Карабанову оставаться в обществе сухаря-коменданта и прапорщика (которого он в душе называл не иначе, как «недоносок») совсем не хотелось, и он тоже направился к выходу.
– Покидаете нас? – остановил его Штоквиц.
– С вашего разрешения. Спать пойду…
На улице за ним увязался какой-то черный лохматый козел и, тряся бородою, долго тащился следом за поручиком, о чем-то восторженно блея. Карабанов сначала его отгонял, потом плюнул, и козел сам отстал. Шел поручик на Зангезур, чтобы, зарывшись с головою в душные кошмы, спать до вечера, а вечером сыграет он с Ватниным в «дурачка», ибо есаул другой игры в карты не знал; потом опять спать ляжет, а там и утро наступит.
– Черт возьми! – остановился Андрей. – А где же гром победы, который должен раздаваться?..
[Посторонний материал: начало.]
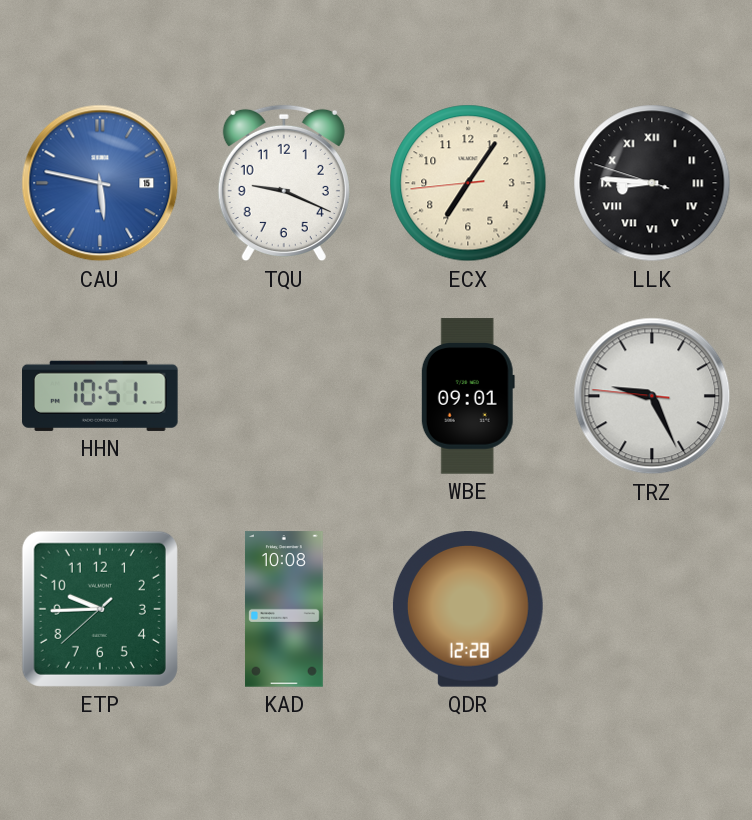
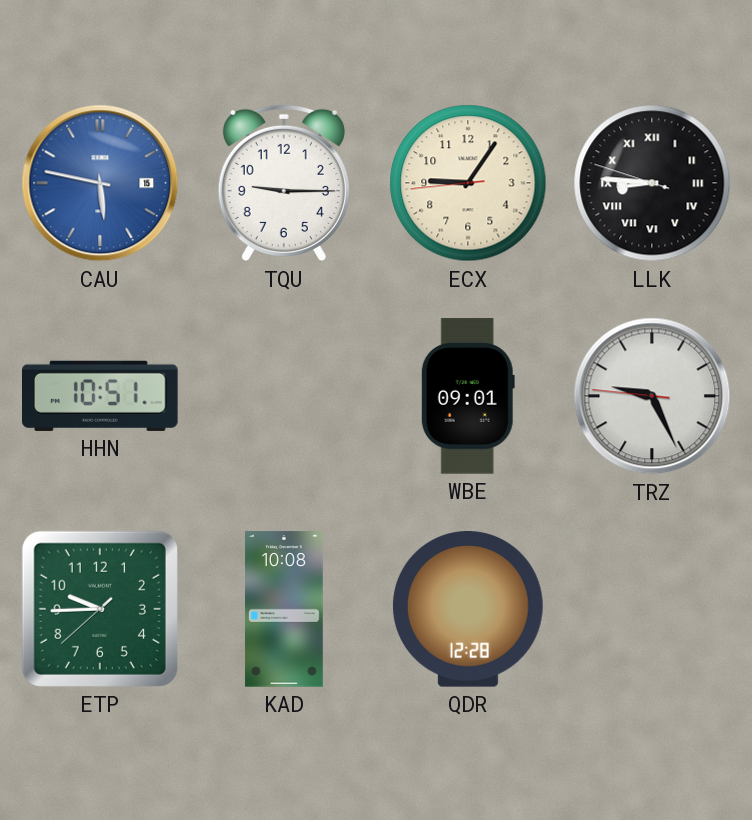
TQU: 9:19 -> 9:15
ECX: 7:05 -> 9:05
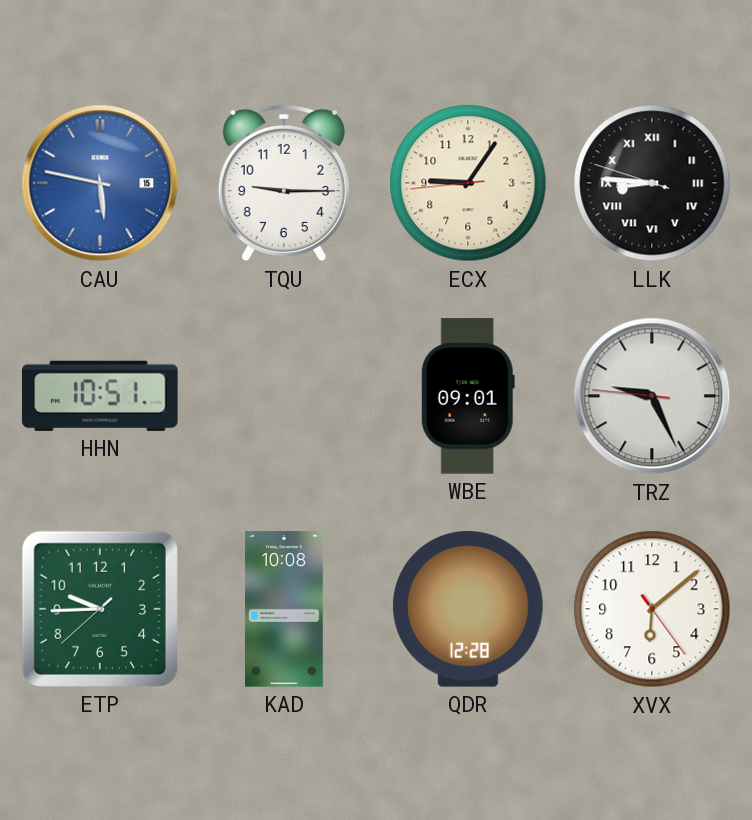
XVX: none -> 6:08
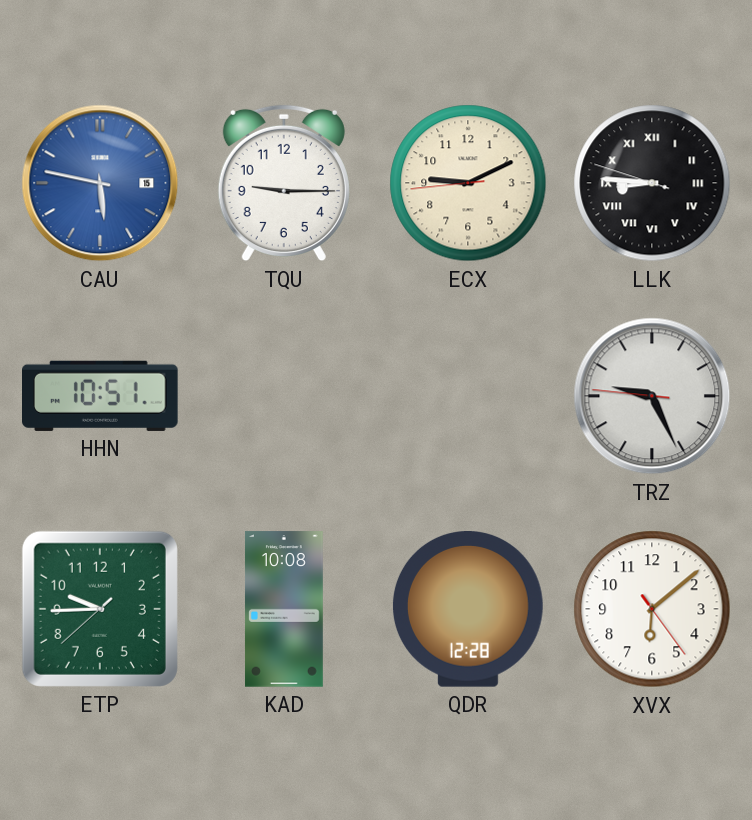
ECX: 9:05 -> 9:10
WBE: 09:01 -> none
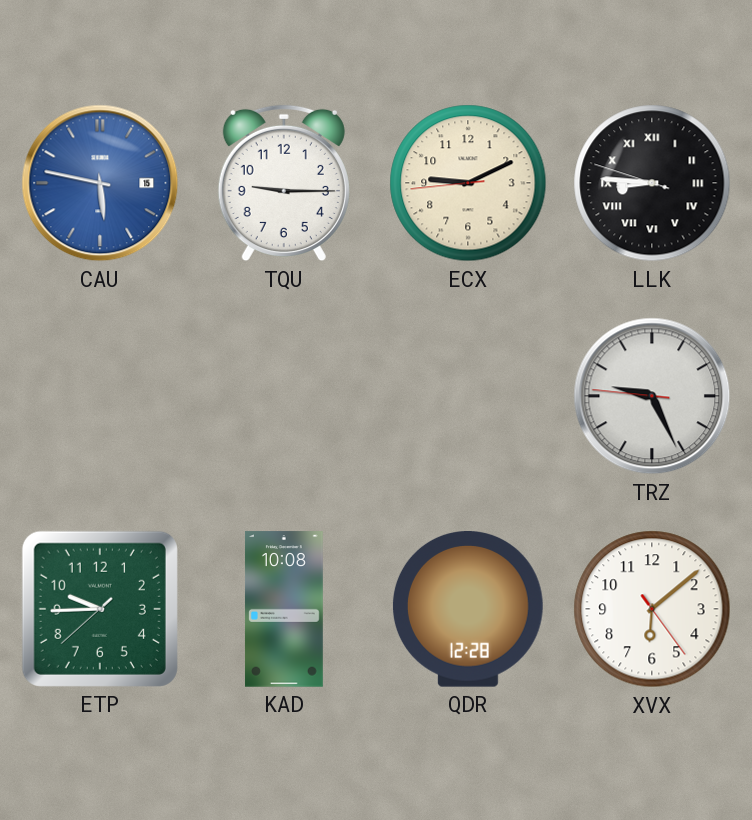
HHN: 10:51 -> none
А гром побед русского оружия уже раздавался, и отзвук их – по газетам и по слухам – доходил до заброшенного Баязета: форсировав широкие поймы Дуная, российская армия уже начала освобождение славянских сел и городов.
Однако же весь этот гром побед прокатывался где-то вдалеке, за горами да за морями, а Баязет продолжал томиться в знойной духоте, в неверных сплетнях шпионов и лазутчиков, в кажущемся спокойствии. В окрестностях города рыскали казачьи пикеты, часовые иногда исчезали со своих постов бесследно, будто их и не было там; только потом, по прошествии времени, чья-то вражеская рука подкидывала ночью голову часового в крепостной ров, или ловили на майдане торгаша, просившего двух баранов за шинель убитого.
– Не смущайтесь, – говорил Хвощинский молодым офицерам. – Все это в порядке вещей. Не забывайте, что это не просто война, а восточная война. Она тем и поучительна для нас с вами, что в ней никогда не бывает передышек. Держи глаза пошире, а шашку наготове…
Третьего мая вдруг зарокотали в крепости барабаны, и перед строем всего гарнизона была совершена первая публичная казнь. На задранных кверху оглоблях санитарного фургона, заменивших виселицу, вздернули молодого муллу, который пытался разрушить водопровод, питавший цитадель, а перед этим убил двух ездовых солдат-стариков.
Перед казнью Хвощинский подошел к мулле и спросил:
– Ты зачем это делал, пес?
Мулла, не отвечая, воздел руки к небу. Ему накинули петлю на шею.
– Зачем ты убивал наших солдат?
– Меня нельзя винить в этом, – прохрипел мулла. – Это внушено мне свыше.
– Аллах, что ли, внушил тебе отрубать головы убитых?
– Но я действовал в святом восторге, – оживился мулла.